Well, I wasn't exactly claiming that - but resurrecting an ailing TiVo could certainly be of benefit to TiVo Inc. :up:


----------



## Pete77 (Aug 1, 2006)

blindlemon said:


> Well, I wasn't exactly claiming that - but resurrecting an ailing TiVo could certainly be of benefit to TiVo Inc. :up:


Call it my political spin on the matter then. And you know what politicians are like.


----------



## Hunty (Nov 6, 2001)

Taking the post back on topic,  

I have used Hooch and its fantastic, really easy to use and takes less than 10minutes  

if your in any doubt then just do it you will not be disappointed.


----------



## Late_sleeper (Oct 27, 2002)

Does it make setting up multiple TiVos on a network easy ie all the different ip addresses and mac addresses required?


----------



## Pete77 (Aug 1, 2006)

Late_sleeper said:


> Does it make setting up multiple TiVos on a network easy ie all the different ip addresses and mac addresses required?


That isn't that tricky anyway as long as you know how to use Telnet and the nic_config_tivo command. Provided that is you set them up and add them to the network one by one and not all at one go.

No doubt blindlemon will be along shortly to clarify whether Hooch makes things even easier. Although I can't think why it should.


----------



## Raisltin Majere (Mar 13, 2004)

I would imagine not. Mr Lemon can't know what netowrk settings his customer's use.

I think all cachecards have the same MAC(?), so as pete says, it's fairly simple to amend the IP of each tivo.


----------



## blindlemon (May 12, 2002)

An old version of the cachecard drivers installer used to assign the same MAC address but newer versions assign a random one AFAIK.

However, if you image multiple TiVo drives from the same backup (as you will if you use Hooch to create multiple drives) then it would be a good idea to change the MAC address on subsequent machines by editing* /etc/rc.d/rc.net* at the same time as you change the IP address.


----------



## Late_sleeper (Oct 27, 2002)

Thanks for the replies guys, all that assumes knowledge of Telnet, nic_config_tivo and /etc/rc.d/rc.net (whatever they are)

I have four Tivos alltogether two with cachecards at the moment and two use the modems. Two of my hard disks have gone down so I need to replace them but I am considering adding cachecards to the other two Tivos at the same time.

Last time I bought two drives together on Ebay and had a nightmare setting them up. Eventually managed it with help from this forum.

I thought maybe buying Hooch would help this time but I assume it just sets up everything that would be on a preconfigured drive anyway so wouldn't really help me.


----------



## Pete77 (Aug 1, 2006)

Late_sleeper said:


> I thought maybe buying Hooch would help this time but I assume it just sets up everything that would be on a preconfigured drive anyway so wouldn't really help me.
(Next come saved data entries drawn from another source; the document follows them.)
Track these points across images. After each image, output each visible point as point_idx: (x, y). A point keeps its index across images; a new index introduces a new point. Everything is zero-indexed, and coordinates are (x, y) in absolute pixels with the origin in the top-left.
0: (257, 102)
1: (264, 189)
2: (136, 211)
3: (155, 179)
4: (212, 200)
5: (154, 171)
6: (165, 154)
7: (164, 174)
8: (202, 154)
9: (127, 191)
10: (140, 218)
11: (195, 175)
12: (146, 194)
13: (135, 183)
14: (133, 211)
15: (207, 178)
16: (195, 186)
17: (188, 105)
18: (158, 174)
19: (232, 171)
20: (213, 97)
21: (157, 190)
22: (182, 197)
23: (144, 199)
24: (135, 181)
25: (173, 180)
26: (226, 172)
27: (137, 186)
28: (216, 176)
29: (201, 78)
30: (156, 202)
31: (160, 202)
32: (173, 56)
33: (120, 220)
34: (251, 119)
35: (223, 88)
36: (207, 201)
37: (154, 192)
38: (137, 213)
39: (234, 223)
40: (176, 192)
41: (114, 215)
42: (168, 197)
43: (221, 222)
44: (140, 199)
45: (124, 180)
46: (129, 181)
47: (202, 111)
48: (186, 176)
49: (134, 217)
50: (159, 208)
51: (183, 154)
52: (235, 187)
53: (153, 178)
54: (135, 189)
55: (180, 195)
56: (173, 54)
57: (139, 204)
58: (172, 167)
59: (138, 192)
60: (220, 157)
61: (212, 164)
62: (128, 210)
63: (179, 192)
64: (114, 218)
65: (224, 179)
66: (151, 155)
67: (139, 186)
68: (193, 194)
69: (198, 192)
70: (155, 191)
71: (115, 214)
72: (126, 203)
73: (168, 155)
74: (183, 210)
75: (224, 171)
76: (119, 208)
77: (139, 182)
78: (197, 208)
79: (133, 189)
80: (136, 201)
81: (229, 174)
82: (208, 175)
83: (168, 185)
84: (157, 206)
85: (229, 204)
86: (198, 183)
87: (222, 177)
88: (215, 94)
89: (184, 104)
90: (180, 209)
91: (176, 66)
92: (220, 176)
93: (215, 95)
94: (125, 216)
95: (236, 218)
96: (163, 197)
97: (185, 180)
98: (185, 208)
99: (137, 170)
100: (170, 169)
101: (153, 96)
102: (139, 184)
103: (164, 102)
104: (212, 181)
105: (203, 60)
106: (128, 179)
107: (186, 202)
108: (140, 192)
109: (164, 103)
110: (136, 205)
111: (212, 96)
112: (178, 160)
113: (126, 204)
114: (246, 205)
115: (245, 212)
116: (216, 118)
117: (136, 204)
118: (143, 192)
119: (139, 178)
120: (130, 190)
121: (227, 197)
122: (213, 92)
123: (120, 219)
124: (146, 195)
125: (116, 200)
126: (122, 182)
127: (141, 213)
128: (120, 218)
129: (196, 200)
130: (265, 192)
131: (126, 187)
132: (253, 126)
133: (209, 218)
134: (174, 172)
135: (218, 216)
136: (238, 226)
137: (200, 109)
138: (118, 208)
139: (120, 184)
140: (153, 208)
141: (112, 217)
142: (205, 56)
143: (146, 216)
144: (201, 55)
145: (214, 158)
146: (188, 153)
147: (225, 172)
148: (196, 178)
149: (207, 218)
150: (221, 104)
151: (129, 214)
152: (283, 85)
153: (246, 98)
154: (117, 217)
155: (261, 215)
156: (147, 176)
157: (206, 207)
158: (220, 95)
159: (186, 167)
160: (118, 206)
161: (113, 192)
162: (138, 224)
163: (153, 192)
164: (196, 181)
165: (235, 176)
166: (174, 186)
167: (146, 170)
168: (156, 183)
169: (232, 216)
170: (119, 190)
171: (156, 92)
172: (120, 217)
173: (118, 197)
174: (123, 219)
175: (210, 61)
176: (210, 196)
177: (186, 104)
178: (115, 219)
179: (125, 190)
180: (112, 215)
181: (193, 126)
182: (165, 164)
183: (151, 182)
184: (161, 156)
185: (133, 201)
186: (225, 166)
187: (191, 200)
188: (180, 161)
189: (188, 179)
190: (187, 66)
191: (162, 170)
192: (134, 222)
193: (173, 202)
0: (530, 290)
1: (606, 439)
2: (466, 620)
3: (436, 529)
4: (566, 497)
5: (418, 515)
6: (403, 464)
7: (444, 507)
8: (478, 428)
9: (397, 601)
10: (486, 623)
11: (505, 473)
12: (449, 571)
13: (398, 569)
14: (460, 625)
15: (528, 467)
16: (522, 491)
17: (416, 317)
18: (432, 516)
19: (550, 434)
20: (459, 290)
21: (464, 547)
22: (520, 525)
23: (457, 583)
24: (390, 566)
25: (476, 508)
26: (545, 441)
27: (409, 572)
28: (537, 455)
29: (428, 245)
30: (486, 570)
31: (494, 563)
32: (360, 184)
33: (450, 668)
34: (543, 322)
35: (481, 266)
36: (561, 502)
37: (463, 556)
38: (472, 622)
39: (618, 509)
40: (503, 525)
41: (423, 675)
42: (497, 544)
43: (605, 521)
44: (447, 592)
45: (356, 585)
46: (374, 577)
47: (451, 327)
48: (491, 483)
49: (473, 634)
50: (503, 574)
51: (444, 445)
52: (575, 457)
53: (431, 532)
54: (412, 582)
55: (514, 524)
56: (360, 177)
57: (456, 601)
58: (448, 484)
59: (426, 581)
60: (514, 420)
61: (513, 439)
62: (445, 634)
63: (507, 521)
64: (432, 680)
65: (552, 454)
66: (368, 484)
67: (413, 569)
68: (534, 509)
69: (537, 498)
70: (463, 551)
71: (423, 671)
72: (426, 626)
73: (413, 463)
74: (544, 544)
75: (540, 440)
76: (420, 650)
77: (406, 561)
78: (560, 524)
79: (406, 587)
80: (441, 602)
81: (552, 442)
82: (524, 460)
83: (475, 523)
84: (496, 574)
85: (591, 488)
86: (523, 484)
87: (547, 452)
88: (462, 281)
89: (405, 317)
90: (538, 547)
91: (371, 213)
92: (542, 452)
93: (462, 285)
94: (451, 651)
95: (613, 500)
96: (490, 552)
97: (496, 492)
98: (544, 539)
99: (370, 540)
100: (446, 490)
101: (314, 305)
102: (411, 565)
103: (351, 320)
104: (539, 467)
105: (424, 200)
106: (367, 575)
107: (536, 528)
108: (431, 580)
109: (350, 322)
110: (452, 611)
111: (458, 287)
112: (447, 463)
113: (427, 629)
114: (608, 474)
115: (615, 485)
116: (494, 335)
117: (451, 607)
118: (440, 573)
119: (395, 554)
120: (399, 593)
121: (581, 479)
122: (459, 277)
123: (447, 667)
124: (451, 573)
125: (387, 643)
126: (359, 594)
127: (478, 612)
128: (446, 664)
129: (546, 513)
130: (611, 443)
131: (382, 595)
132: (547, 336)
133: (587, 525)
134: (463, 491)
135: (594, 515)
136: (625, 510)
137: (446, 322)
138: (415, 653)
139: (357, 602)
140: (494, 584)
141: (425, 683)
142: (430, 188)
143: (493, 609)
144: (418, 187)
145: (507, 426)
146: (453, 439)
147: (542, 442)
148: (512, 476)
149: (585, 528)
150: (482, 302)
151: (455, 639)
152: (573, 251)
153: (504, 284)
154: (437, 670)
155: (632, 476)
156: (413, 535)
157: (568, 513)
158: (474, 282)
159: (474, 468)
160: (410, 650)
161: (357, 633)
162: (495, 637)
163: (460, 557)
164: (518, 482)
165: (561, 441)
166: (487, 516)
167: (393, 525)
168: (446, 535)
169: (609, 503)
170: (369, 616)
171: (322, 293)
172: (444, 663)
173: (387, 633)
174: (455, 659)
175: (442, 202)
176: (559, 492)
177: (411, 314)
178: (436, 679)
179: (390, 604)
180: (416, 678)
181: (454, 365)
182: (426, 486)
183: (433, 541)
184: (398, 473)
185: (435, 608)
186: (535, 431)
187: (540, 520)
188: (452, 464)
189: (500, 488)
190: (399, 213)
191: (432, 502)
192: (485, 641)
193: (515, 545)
I don't know that there is a vast difference between what is supplied on the fully pre-configured Tivo hard drives of Tivoheaven (purveyed by a certain forum member known as blindlemon) and those from Tivo Central (purveyed by forum member mikerr). Tivoheaven has a rather flashy and impressive website though while Tivo Central does not yet have a website, perhaps giving some the impression that www.tivoheaven.co.uk is more than a one man band (albeit a very expert one man band) as also is Tivo Central (products only found on the certain auction website place) and for that matter www.tivoland.com (run by forum member healeydave)
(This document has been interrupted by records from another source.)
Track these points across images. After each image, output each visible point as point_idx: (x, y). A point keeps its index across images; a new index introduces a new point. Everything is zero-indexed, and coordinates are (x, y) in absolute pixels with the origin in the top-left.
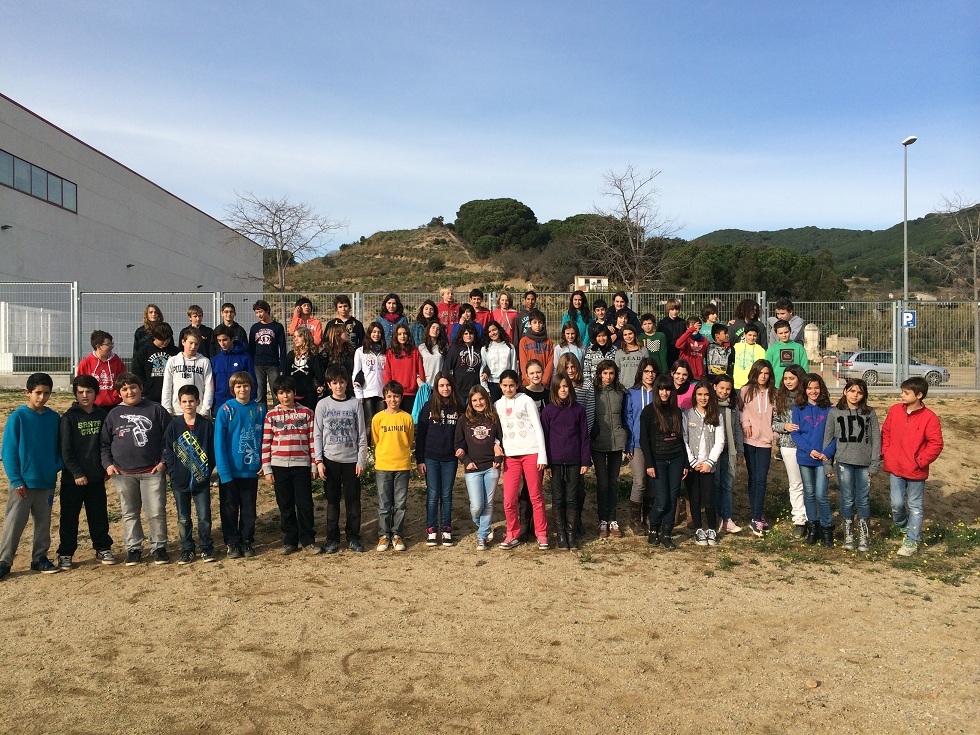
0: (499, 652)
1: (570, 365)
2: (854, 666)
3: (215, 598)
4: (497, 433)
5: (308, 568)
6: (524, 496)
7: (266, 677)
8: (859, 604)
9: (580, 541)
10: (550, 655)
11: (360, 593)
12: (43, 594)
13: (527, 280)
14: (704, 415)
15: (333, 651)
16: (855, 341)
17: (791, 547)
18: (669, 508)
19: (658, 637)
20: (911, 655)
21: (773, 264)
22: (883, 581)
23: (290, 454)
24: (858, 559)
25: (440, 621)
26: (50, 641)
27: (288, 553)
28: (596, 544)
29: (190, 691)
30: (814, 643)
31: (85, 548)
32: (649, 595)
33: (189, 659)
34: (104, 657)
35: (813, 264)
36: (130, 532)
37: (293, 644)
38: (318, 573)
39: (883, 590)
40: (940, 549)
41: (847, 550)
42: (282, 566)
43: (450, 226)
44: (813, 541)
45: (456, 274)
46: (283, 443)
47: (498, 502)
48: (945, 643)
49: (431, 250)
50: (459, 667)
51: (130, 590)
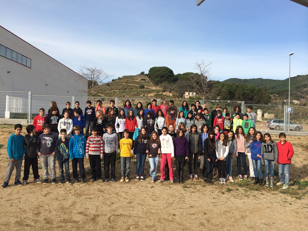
0: (157, 217)
1: (182, 126)
2: (266, 226)
3: (70, 196)
4: (159, 146)
5: (99, 187)
6: (167, 165)
7: (85, 223)
8: (269, 205)
9: (183, 181)
10: (172, 219)
11: (115, 196)
12: (18, 192)
13: (170, 93)
14: (222, 143)
15: (106, 215)
16: (273, 115)
17: (249, 185)
18: (211, 171)
19: (206, 214)
20: (284, 223)
21: (248, 90)
22: (277, 198)
23: (94, 151)
24: (270, 189)
25: (139, 206)
26: (20, 208)
27: (93, 181)
28: (188, 182)
29: (62, 227)
30: (254, 218)
31: (31, 177)
32: (204, 199)
33: (62, 216)
34: (36, 214)
35: (260, 90)
36: (45, 173)
37: (94, 212)
38: (102, 188)
39: (277, 201)
40: (295, 187)
41: (267, 187)
42: (91, 186)
43: (146, 75)
44: (256, 183)
45: (148, 90)
46: (93, 147)
47: (159, 167)
48: (295, 219)
49: (140, 82)
50: (144, 222)
51: (44, 192)
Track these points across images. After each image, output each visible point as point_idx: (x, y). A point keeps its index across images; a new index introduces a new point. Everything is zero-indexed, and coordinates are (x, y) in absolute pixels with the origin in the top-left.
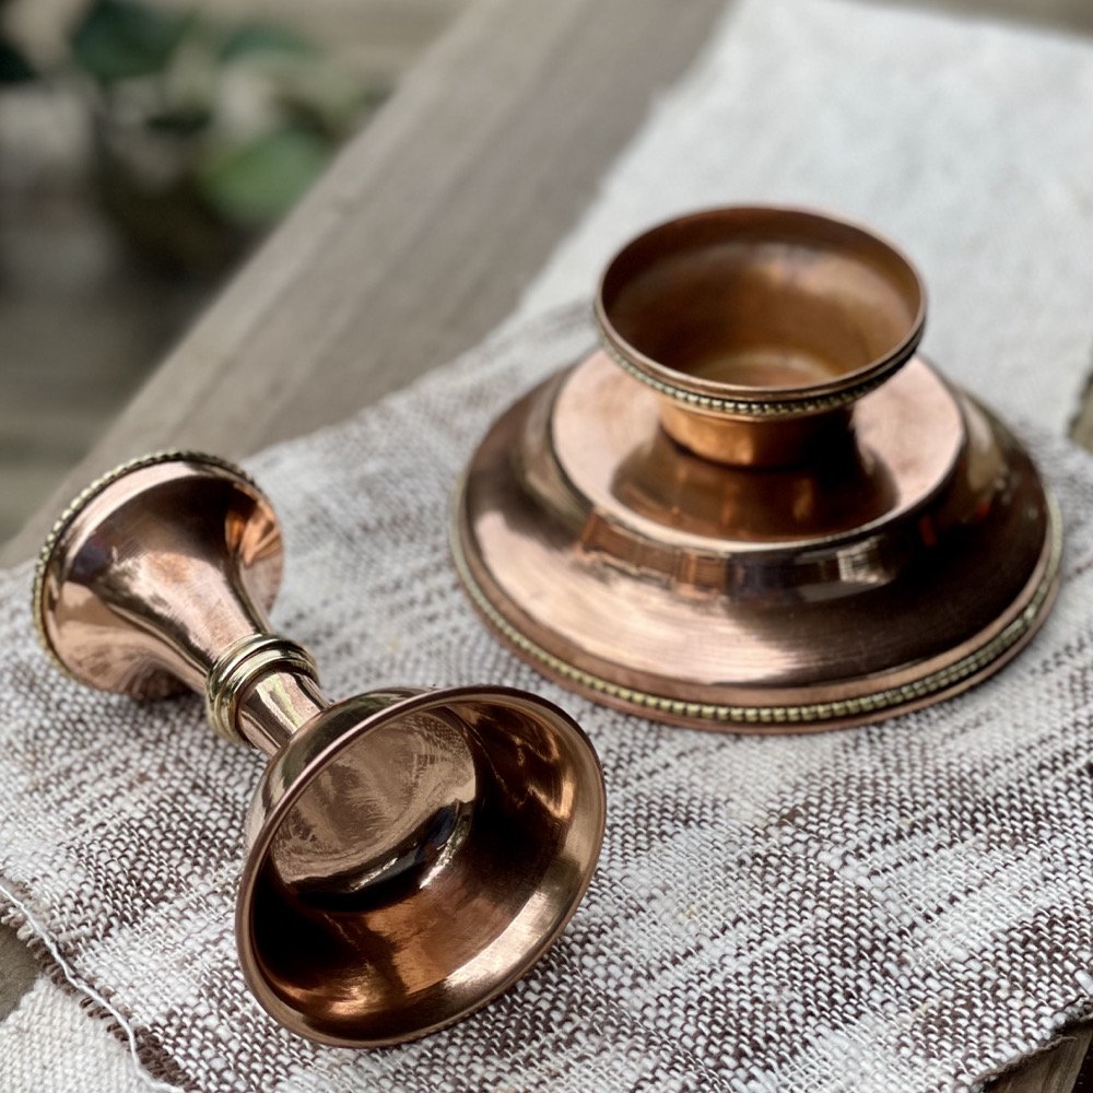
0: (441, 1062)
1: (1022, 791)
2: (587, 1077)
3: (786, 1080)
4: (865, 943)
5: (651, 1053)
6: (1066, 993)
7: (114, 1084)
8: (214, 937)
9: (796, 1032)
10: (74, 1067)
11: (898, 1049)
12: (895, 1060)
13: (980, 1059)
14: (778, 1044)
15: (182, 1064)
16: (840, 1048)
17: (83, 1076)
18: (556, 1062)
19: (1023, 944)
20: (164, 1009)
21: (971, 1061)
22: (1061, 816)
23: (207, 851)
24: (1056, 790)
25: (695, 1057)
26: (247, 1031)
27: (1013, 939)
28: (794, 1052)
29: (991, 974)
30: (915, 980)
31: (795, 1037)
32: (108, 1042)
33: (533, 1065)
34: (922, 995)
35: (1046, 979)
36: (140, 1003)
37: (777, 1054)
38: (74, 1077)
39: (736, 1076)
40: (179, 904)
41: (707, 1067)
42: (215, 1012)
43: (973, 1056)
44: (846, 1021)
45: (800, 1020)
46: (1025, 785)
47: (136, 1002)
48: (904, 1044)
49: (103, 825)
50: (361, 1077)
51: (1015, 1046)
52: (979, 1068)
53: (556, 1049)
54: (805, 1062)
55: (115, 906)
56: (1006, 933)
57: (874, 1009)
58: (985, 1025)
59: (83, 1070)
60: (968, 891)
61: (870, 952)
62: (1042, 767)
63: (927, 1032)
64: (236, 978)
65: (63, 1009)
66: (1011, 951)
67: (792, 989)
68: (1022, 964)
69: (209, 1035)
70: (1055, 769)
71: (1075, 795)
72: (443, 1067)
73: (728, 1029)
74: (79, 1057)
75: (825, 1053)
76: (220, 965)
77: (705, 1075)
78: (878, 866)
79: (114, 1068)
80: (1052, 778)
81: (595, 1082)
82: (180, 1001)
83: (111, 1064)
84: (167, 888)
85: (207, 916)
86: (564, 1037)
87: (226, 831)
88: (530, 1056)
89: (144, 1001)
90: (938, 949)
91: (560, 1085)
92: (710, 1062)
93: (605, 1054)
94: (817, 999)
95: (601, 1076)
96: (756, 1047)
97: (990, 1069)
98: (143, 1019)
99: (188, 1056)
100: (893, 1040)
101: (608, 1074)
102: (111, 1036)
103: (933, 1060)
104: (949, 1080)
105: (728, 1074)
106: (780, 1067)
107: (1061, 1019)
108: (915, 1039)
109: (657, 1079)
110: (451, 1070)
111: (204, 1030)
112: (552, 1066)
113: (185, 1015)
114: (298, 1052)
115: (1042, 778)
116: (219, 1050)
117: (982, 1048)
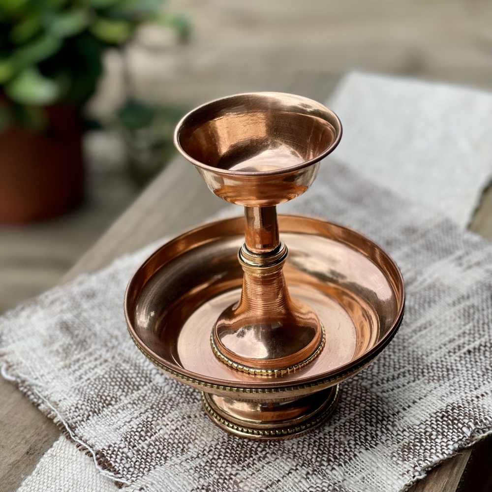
0: (215, 466)
1: (442, 361)
2: (270, 470)
3: (347, 470)
4: (380, 417)
5: (295, 460)
6: (458, 436)
7: (87, 475)
8: (128, 420)
9: (351, 451)
10: (72, 469)
11: (392, 459)
12: (391, 462)
13: (424, 461)
14: (344, 456)
15: (113, 464)
16: (369, 457)
17: (75, 473)
18: (259, 465)
19: (442, 418)
20: (107, 444)
21: (420, 462)
22: (457, 370)
23: (128, 386)
24: (456, 360)
25: (312, 462)
26: (139, 454)
27: (438, 416)
28: (350, 459)
29: (429, 430)
30: (399, 432)
31: (351, 453)
32: (85, 459)
33: (250, 467)
34: (402, 438)
35: (451, 431)
36: (98, 442)
37: (344, 460)
38: (72, 473)
39: (327, 469)
40: (116, 407)
41: (316, 465)
42: (127, 446)
43: (421, 460)
44: (371, 447)
45: (353, 447)
46: (443, 359)
47: (97, 442)
48: (394, 456)
49: (89, 379)
50: (182, 469)
51: (438, 456)
52: (423, 464)
53: (259, 460)
54: (355, 463)
55: (91, 407)
56: (435, 413)
57: (383, 443)
58: (426, 449)
59: (76, 470)
60: (420, 399)
61: (382, 421)
62: (449, 352)
63: (403, 451)
64: (136, 435)
65: (69, 447)
66: (437, 421)
67: (350, 435)
68: (441, 426)
69: (124, 455)
70: (455, 353)
71: (463, 362)
72: (216, 468)
73: (325, 452)
74: (74, 466)
75: (363, 460)
76: (130, 430)
77: (315, 468)
78: (385, 389)
79: (87, 469)
80: (454, 356)
81: (273, 471)
82: (113, 442)
83: (86, 468)
84: (112, 400)
85: (126, 412)
86: (262, 456)
87: (135, 378)
88: (249, 463)
89: (99, 441)
90: (408, 421)
91: (260, 474)
92: (317, 464)
93: (277, 460)
94: (360, 438)
95: (276, 469)
96: (335, 458)
97: (428, 464)
98: (99, 447)
99: (115, 462)
100: (390, 455)
101: (278, 468)
102: (87, 457)
103: (405, 462)
104: (412, 470)
105: (324, 468)
106: (345, 465)
107: (456, 446)
108: (399, 454)
109: (297, 469)
110: (218, 469)
111: (123, 453)
112: (257, 467)
113: (115, 447)
114: (159, 461)
115: (450, 356)
116: (128, 461)
117: (425, 457)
But in answer to your original question I don't think Hooch will make it any simpler to set up the Tivos to have different IP addresses and MAC IDs on your network but if you get stuck I'm sure one of us here can guide you through it. The key thing is that when you put the Tivos newly equipped with Cachecards on your network you should have temporarily disconnected the ones that already have them so that there is no possibility of them having the same IP addresses and MAC IDs and all hell breaking loose. But if you put the newly Cachecarded machines on the network and then Telnet to them people here should be able to talk you through it all.


----------



## blindlemon (May 12, 2002)

Wherever you buy a preconfigured drive from (or if you use Hooch) then the IP and MAC addresses will always be the same unless a) the vendor agrees to change them prior to shipping the drive or b) you change them, yourself.
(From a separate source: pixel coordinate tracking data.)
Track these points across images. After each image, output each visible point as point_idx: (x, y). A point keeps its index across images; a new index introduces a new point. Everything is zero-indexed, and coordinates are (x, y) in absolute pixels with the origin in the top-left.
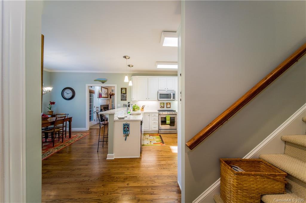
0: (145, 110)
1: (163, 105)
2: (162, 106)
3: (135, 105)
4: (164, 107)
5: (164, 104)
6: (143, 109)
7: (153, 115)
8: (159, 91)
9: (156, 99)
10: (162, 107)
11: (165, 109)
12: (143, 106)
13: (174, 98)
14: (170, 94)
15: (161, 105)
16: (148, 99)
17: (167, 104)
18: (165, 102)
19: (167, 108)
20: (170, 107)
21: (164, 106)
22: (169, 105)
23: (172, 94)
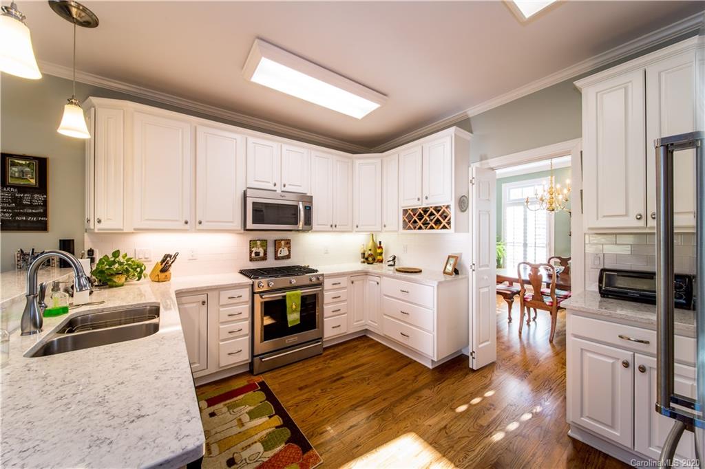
0: (180, 278)
1: (261, 251)
2: (257, 254)
3: (116, 254)
4: (264, 258)
5: (264, 243)
6: (164, 270)
7: (225, 295)
8: (249, 193)
9: (238, 224)
10: (255, 257)
11: (271, 263)
12: (167, 256)
13: (308, 221)
14: (296, 207)
15: (254, 250)
16: (194, 224)
17: (277, 243)
18: (271, 237)
19: (277, 258)
20: (288, 257)
21: (265, 254)
22: (286, 249)
23: (301, 206)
To do it yourself you only need to connect *just the TiVo you wish to change* to your network, telnet to it and edit the file rc.net that resides in /etc/rc.d. This can easily be done with the editor 'joe' installed by some vendors (and Hooch). If you used Hooch to create the drive the sequence would be:-

(on your PC from a command prompt

*telnet 192.168.1.200
*
(at the TiVo bash prompt)

*rw
cd /etc/rc.d
joe rc.net
*
(use the editor to change the IP address to one of your choice and the MAC address to anything unique on your network)

*crtl-K + x 
restart

*

Job done


----------